- **Yapılacak işler**
- A) Aşağıdaki Beşiktaş–Porto maçı yazısından "Maç büyük bir" ifadesinden "pankartlar dikkat çekiciydi." ifadesine kadar olan kısmı hiç değiştirmeden yazın.
- B) Aşağıda Beşiktaş'ın Porto'ya yenildiği maçı anlatan yazıyı, kaldığı yerden sürdürün.
━━ Belge bölümü ━━
21 Ekim 2010 Perşembe

Keşke Korksalardı. 1-3




UEFA Avrupa Ligi L Grubu maçında Beşiktaş, grup liderliği için çıktığı maçta, geçmiş yıllardan belalısı Portekiz ekibi Porto'ya kendi evinde 3-1 yenildi.

Maç büyük bir taraftar şovuyla başladı, KKTC'ye uygulanan futbol engellemesine yönelik balonlu tepkiler ve üst resimdeki "sakın korkma, sadece 132 desibel" yazan pankartlar dikkat çekiciydi.


Maçla birlikte Beşiktaş baskılı başladı oyuna, Guti, Aurelio, Queresma, Holosko, Rüştü gibi önemli eksiklere rağmen iyi bir oyun sergiledi. Yalnız Guti gibi öldürücü paslara sahip birinin ve Queresma gibi yıpratıcı bir oyuncunun eksikliği açıkça görüldü.

Kaleci Hakan'ın ne zaman ne tür bir oyun çıkaracağı muamma. Bazen öyle kurtarışlar yapıyor ki "Yahu bu adam niye milli takımda yok?" diyoruz, bazen de öyle hatalı goller yiyor ki, "Bu adam Beşiktaş'ın kalesini nasıl korur?" diyoruz. Bugün, ikinci kısıma dahildi Hakan. Taraftarda ıslıklarla kendisini protesto etti zaten.
━━━
━━ Sıralanan girdiler ━━
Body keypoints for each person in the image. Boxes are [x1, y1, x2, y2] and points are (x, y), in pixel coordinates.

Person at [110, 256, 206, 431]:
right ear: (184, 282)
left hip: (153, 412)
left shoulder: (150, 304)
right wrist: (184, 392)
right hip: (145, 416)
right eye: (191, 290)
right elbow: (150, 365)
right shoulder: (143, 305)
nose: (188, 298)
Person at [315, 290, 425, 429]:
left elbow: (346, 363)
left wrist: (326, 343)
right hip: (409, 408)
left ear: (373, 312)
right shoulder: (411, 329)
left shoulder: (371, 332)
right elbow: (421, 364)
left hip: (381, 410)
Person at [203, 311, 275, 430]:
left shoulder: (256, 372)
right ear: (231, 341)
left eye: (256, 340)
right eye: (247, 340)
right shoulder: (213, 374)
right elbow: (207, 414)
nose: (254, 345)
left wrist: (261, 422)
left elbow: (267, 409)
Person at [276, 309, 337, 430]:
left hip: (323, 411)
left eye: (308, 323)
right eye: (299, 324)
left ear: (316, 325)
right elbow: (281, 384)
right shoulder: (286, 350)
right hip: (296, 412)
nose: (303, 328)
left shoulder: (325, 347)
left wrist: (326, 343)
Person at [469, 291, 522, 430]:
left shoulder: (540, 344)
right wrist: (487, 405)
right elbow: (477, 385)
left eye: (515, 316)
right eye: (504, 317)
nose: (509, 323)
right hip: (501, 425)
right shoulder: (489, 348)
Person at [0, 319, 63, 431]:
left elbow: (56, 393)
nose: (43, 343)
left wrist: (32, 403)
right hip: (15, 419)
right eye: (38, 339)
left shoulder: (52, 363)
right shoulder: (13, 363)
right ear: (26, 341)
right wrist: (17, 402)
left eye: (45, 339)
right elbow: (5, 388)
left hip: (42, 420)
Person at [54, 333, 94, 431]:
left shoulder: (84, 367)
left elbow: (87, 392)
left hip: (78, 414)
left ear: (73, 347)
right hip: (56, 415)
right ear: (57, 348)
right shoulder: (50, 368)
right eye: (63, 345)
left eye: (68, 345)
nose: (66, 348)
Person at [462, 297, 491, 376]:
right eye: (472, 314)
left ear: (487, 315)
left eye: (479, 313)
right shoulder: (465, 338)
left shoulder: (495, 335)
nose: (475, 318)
━━━
- **Çözülmüş sorular**
- A)
Maç büyük bir taraftar şovuyla başladı, KKTC'ye uygulanan futbol engellemesine yönelik balonlu tepkiler ve üst resimdeki "sakın korkma, sadece 132 desibel" yazan pankartlar dikkat çekiciydi.

- B)
Maçın İspanyol hakemi, ilk kırmızı karta kadar, Porto lehine bir görüntü çizdiyse de kırmızı karttan itibaren biraz daha dengeledi kararlarını.

10 kişi kalmış rakibi karşısında Beşiktaş'ın baskısının gol getireceğini düşünüyorduk ki, aksi oldu 10 kişi kalan Porto golleri buldu ve attığı 3 golle L grubunda tek başına liderliğine devam ettirdi.

Kasım'daki rövanşta iki önemli oyuncusu olmayacak Porto'nun. Buna Beşiktaş'ın sakat oyuncularının düzeleceğini de eklersek deplasmandan galibiyetle dönüp liderliğe tekrar ortak olmak sürpriz olmaz.


Son söz, pankarta. Bu pankart keşke, "Korkun, bu daha buz dağının görünen kısmı." şeklinde olsaydı. Bu yabancıların bize göre anlayışı biraz farklı. Belki de adamlar, o tribün baskısından korkacakken, bu yazıyı gördüler, sakinleşip oyunlarına baktılar.
Olur mu olur...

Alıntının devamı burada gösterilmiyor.